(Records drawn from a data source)
Start of Block

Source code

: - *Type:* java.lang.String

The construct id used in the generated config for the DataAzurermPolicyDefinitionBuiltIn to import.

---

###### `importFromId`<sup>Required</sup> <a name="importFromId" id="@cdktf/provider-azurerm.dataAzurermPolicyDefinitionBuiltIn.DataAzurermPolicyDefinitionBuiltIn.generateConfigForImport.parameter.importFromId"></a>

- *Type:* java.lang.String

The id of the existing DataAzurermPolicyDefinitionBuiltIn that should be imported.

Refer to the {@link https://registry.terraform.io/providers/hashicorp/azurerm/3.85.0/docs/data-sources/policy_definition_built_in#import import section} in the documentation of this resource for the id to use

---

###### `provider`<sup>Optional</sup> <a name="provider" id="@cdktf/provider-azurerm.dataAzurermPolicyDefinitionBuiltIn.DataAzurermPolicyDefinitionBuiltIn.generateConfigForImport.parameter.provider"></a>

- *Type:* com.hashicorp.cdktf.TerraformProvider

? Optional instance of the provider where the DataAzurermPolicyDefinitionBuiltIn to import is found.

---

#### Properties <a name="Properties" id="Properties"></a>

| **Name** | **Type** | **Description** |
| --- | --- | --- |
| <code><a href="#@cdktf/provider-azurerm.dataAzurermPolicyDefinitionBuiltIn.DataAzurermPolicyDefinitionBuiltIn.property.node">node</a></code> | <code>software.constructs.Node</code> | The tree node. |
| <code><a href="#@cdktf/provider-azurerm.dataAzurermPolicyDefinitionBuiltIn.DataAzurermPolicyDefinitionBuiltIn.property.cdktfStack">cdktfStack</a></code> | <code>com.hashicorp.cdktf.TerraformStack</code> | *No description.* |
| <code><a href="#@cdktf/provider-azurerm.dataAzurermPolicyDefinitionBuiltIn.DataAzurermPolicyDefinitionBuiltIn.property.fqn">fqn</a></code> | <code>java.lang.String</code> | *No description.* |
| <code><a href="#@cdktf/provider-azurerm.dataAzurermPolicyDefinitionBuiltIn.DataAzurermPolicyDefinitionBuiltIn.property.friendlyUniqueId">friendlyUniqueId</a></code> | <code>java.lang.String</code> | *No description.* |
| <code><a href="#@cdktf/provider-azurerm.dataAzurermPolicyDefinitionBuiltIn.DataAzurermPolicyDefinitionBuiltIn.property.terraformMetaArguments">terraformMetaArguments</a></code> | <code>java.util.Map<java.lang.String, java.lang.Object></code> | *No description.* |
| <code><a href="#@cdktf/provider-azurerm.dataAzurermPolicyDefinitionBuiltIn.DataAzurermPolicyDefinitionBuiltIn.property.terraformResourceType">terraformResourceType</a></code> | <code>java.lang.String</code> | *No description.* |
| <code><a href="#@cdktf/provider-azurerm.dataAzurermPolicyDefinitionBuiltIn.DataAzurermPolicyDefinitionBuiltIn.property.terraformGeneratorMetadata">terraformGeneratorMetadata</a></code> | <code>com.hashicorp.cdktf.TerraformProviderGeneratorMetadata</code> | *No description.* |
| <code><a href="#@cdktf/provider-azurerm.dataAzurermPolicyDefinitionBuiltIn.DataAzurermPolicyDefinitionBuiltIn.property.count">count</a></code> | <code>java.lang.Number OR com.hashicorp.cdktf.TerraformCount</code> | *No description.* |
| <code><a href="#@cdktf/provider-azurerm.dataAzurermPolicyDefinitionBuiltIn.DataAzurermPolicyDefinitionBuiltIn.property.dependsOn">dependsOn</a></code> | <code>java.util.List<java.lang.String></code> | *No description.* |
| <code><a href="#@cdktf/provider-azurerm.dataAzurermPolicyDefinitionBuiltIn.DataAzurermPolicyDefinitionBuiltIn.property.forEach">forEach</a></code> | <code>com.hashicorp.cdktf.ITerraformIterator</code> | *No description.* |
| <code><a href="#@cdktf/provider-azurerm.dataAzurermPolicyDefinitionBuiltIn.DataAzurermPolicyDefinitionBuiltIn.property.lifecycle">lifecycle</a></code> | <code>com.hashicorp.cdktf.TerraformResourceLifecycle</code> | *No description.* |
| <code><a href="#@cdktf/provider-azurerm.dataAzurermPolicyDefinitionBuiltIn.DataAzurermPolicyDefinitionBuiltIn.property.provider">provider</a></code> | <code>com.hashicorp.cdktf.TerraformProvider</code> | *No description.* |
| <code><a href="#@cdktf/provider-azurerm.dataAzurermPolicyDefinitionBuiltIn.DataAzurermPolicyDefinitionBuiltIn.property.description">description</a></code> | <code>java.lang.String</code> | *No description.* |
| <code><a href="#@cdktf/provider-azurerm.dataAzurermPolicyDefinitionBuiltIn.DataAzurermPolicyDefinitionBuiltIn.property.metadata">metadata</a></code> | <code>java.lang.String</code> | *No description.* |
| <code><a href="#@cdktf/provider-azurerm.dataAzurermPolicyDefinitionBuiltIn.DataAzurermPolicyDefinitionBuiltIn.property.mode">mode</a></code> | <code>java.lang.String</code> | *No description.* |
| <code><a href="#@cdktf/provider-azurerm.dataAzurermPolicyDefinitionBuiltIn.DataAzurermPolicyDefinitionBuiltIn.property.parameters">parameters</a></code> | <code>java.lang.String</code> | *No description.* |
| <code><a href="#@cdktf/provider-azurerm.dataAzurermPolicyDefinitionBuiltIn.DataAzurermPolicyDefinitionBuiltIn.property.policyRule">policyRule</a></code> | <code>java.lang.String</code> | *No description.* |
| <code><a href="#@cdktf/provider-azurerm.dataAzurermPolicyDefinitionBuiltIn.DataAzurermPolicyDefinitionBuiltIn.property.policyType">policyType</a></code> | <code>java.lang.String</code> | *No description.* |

End of Block

#### PROBLEM
Reproduce the material above without alteration, starting with its first line and continuing through the line containing "#### Properties <a", with both of those lines included.

#### EXERCISE RESULT
Source code

: - *Type:* java.lang.String

The construct id used in the generated config for the DataAzurermPolicyDefinitionBuiltIn to import.

---

###### `importFromId`<sup>Required</sup> <a name="importFromId" id="@cdktf/provider-azurerm.dataAzurermPolicyDefinitionBuiltIn.DataAzurermPolicyDefinitionBuiltIn.generateConfigForImport.parameter.importFromId"></a>

- *Type:* java.lang.String

The id of the existing DataAzurermPolicyDefinitionBuiltIn that should be imported.

Refer to the {@link https://registry.terraform.io/providers/hashicorp/azurerm/3.85.0/docs/data-sources/policy_definition_built_in#import import section} in the documentation of this resource for the id to use

---

###### `provider`<sup>Optional</sup> <a name="provider" id="@cdktf/provider-azurerm.dataAzurermPolicyDefinitionBuiltIn.DataAzurermPolicyDefinitionBuiltIn.generateConfigForImport.parameter.provider"></a>

- *Type:* com.hashicorp.cdktf.TerraformProvider

? Optional instance of the provider where the DataAzurermPolicyDefinitionBuiltIn to import is found.

---

#### Properties <a name="Properties" id="Properties"></a>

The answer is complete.